The current years of experience measurement is already categorical, so you will need to translate those categories to these new categories.  

In [2]:
def create_3_levels(row):
    if row['pre_yrs_experience'] <= 6:
        return 0
    elif row['pre_yrs_experience'] <= 8:
        return 1
    else:
        return 2

def choice_to_dict(data_dict, variable_name):
    field_type = data_dict[data_dict['Variable / Field Name'] == variable_name]['Field Type']

    if field_type.values[0] == 'yesno':
        choices = '1, yes | 0, no'
    elif field_type.values[0] == 'truefalse':
        choices = '1, true | 0, false'
    else:
        choices = data_dict[data_dict['Variable / Field Name'] == variable_name]['Choices, Calculations, OR Slider Labels'].values[0]
    mapping = {}
    for choice in choices.split('|'):
        value_pair = choice.strip().split(',')
        mapping[int(value_pair[0])] = value_pair[1].strip()
    return mapping
            
def categorize(df, col_name, mapping=None):
    if mapping:
        df[col_name] = pd.Categorical(df[col_name].map(mapping))
    else:
        df[col_name] = pd.Categorical(df[col_name])
        
data['exp_3_levels'] = data.apply(create_3_levels, axis=1)

categorize(data, 'exp_3_levels', {0:'1-6', 1:'7-20',2:'>20'})
categorize(data, 'pre_calculator_use', choice_to_dict(data_dict, 'pre_calculator_use'))

### Display a cross tab of the new 3 levels of experience column to calculator use
The cross tab will provide a visual aid to go along with our statistical test.  In the cross tab, show counts or percents (or both if you're feeling adventurous) for each combination of variables.  To ease the interpretation, display the cross tab headers using text from the metadata rather than the raw numeric values.
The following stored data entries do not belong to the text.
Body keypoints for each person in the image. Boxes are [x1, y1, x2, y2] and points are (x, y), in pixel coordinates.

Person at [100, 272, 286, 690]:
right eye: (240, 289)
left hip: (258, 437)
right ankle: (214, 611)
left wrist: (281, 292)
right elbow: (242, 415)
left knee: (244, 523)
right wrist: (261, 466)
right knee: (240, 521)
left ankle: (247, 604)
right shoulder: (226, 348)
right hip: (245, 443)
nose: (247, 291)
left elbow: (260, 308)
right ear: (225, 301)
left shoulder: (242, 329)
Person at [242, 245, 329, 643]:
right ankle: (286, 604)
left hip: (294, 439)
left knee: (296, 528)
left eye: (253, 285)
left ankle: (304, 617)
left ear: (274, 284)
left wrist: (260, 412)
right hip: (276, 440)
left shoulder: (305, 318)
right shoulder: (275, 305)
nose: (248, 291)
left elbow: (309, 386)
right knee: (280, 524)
Refer to the [Pandas crosstab documentation](https://pandas.pydata.org/pandas-docs/stable/reference/api/pandas.crosstab.html) if necessary.

In [9]:
def crosstab_with_pct(row, col):
    cnt = pd.crosstab(row, col, margins=True, margins_name='Total')
    pct = pd.crosstab(row, col, margins=True, margins_name='Total', normalize='index').round(3)*100
    joint = cnt.join(pct, lsuffix='_cnt', rsuffix='_pct')
    return joint

display(crosstab_with_pct(data['exp_3_levels'], data['pre_calculator_use']))

pre_calculator_use,no_cnt,yes_cnt,Total,no_pct,yes_pct
exp_3_levels,Unnamed: 1_level_1,Unnamed: 2_level_1,Unnamed: 3_level_1,Unnamed: 4_level_1,Unnamed: 5_level_1
1-6,3,37,40,7.5,92.5
7-20,9,31,40,22.5,77.5
>20,18,20,38,47.4,52.6
Total,30,88,118,25.4,74.6


### Perform the statistical test
Perform the chi-squared test for homogeneity and interpret the result.  Use $\alpha = 0.05$ for the significance level.  You could use scipy's [implementation](https://docs.scipy.org/doc/scipy/reference/generated/scipy.stats.chi2_contingency.html) for the chi-squared test. Refer to [Lab 3](../labs/lab-01-03.ipynb) if necessary.

In [4]:
from scipy import stats

groupsizes = data.groupby(['exp_3_levels', 'pre_calculator_use']).size()
ctsum = groupsizes.unstack('exp_3_levels')
(chi_sq, p_value, degrees_freedom, expected) = list(stats.chi2_contingency(ctsum.fillna(0)))

print('chi square statistic', chi_sq)
print('p-value', p_value)
print('\nexpected frequencies:')
print(expected)
print('\nactual frequencies:')
print(ctsum)


chi square statistic 16.609629186602874
p-value 0.0002473231953882331

expected frequencies:
[[10.16949153 10.16949153  9.66101695]
 [29.83050847 29.83050847 28.33898305]]

actual frequencies:
exp_3_levels        1-6  7-20  >20
pre_calculator_use                
no                    3     9   18
yes                  37    31   20


In [8]:
from scipy import stats

stats.chi2_contingency(ct)

(122.82936160671345,
 1.6840147243265957e-20,
 12,
 array([[ 12.3853211 ,  36.33027523,  48.71559633,  21.22018349,
          61.34862385],
        [ 12.3853211 ,  36.33027523,  48.71559633,  21.22018349,
          61.34862385],
        [ 12.11009174,  35.52293578,  47.63302752,  20.74862385,
          59.9853211 ],
        [ 23.11926606,  67.81651376,  90.93577982,  39.61100917,
         114.51743119]]))

### Interpretation
Given the p-value, is the null hypothesis rejected that the two variables are independent?